§ **Work to be completed**
Please give back word for word the lines of the material below between the line containing "بالصدق واليقين التام،" and the line containing "حسناتهم، ثم ضعف لذلك صدقهم ويقينهم، ثم لم", inclusive.
+++ Excerpted data
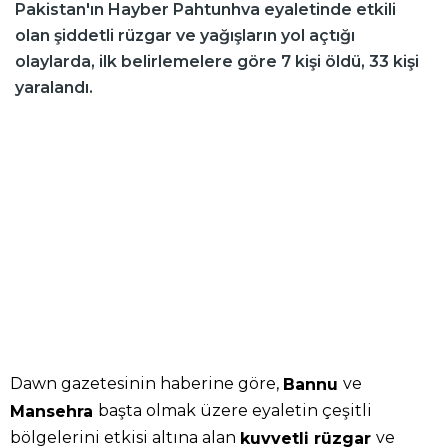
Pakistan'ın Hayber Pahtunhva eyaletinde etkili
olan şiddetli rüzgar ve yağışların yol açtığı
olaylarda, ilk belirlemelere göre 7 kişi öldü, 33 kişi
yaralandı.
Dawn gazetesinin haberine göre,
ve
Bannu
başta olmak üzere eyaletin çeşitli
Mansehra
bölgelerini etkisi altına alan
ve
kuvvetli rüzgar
++++++
+++ Excerpted data
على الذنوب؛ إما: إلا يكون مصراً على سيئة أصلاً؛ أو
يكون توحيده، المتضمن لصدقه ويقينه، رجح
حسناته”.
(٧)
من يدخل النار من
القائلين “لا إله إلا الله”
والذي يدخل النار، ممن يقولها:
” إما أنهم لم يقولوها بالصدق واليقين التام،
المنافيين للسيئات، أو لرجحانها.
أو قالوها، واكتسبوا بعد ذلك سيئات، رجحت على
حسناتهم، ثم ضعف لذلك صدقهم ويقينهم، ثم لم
++++++
§ **Exercise answer**
” إما أنهم لم يقولوها بالصدق واليقين التام،
المنافيين للسيئات، أو لرجحانها.
أو قالوها، واكتسبوا بعد ذلك سيئات، رجحت على
حسناتهم، ثم ضعف لذلك صدقهم ويقينهم، ثم لم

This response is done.